Un film fondato sui combattimenti stretto da una parte da John Wick (cioè dalla rivoluzione di The Raid) e i suoi combattimenti serissimi e iperrealistici, e dall’altra dai cinecomic e la loro impossibile idea di azione, tutta computer grafica, ritmo, grandi scale e autoironia.
Mortal Kombat non è nessuno dei due, non può proprio esserlo. Non ha il know how tecnico per essere il primo né il budget per essere il secondo, tuttavia tenta disperatamente di trovare un’identità. Classico, ordinato ma inevitabilmente vecchio stampo è un action movie come se ne facevano una volta a cui è stata data una mano di bianco per farlo apparire nuovo, dietro il fan service, gli omaggi al gioco e il suo vero retaggio cioè il ralenti e le mosse coattissime.

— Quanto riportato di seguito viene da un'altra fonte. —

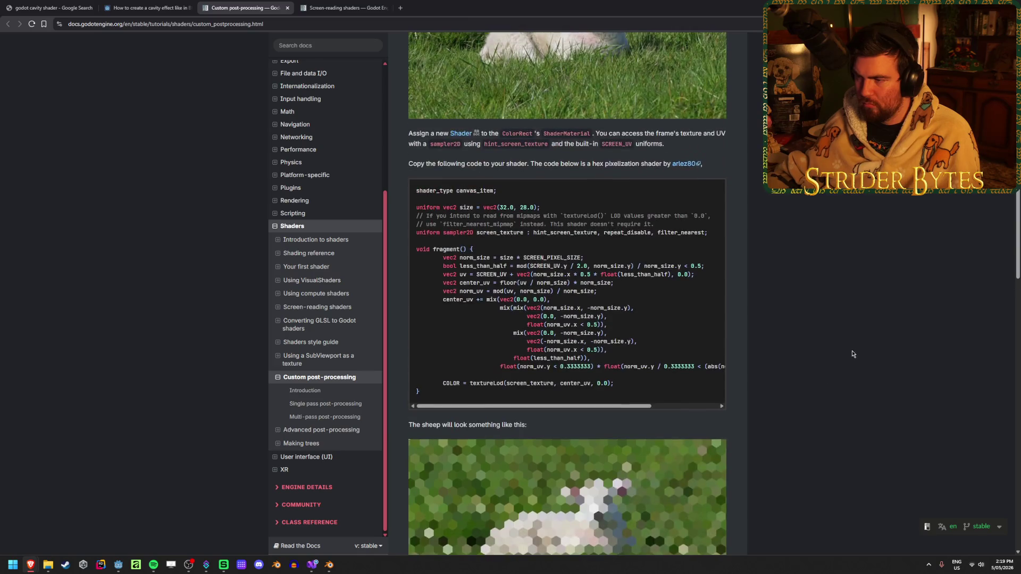
pyautogui.scroll(1, 854, 350)
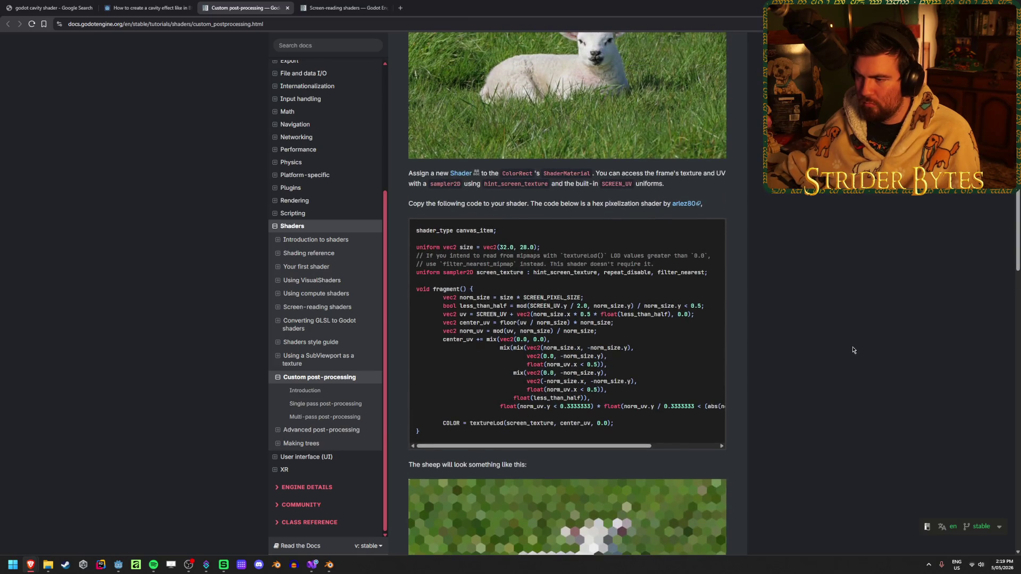
pyautogui.click(330, 565)
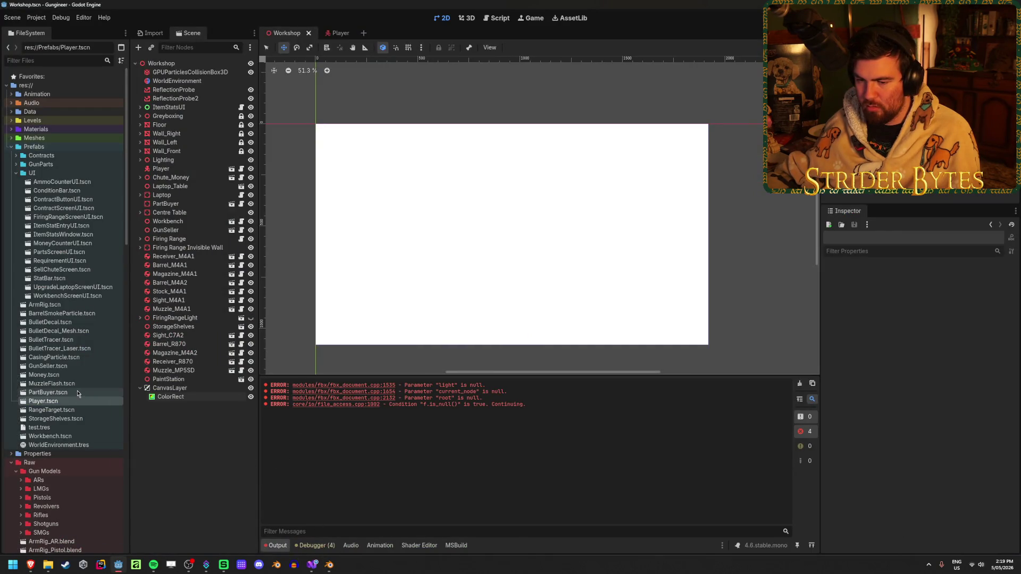
# - Change the Cavity shader's shader_type from spatial to canvas_item and save
pyautogui.scroll(-10, 77, 393)
pyautogui.click(419, 545)
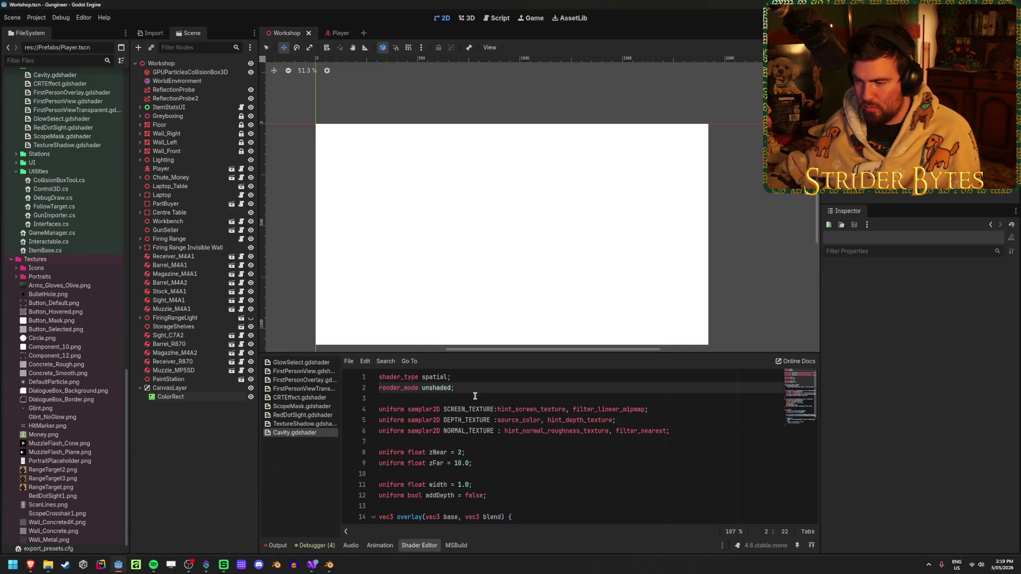
pyautogui.doubleClick(435, 377)
pyautogui.write('canvas')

Le differenze ci sono e come però! Mortal Kombat è corretto e ordinato ma fuori moda. Non è retrò, non cita gli anni ‘90, lo è proprio. La differenza più grande la si sente nelle motivazioni che spingono i personaggi e danno un senso al loro percorso. Nei film di supereroi la spinta viene sempre da implicazioni psicologiche (traumi, bisogno di salvare gli altri, sentimenti, rapporti con i genitori, senso di colpa…). Nei film come John Wick o Atomica Bionda le motivazioni sono ironiche (un’assurda storia di spionaggio, il cane morto). In Mortal Kombat invece, come una volta, regna l’individualismo, ognuno si muove alimentato da ragioni e obiettivi che valgono solo per sé. Combatto per il mio amico, per la mia famiglia, per il mio maestro, per vendicare i miei cari ecc. ecc. Una volta era la regola, quando il cinema d’azione era fatto di eroi solitari, oggi non più.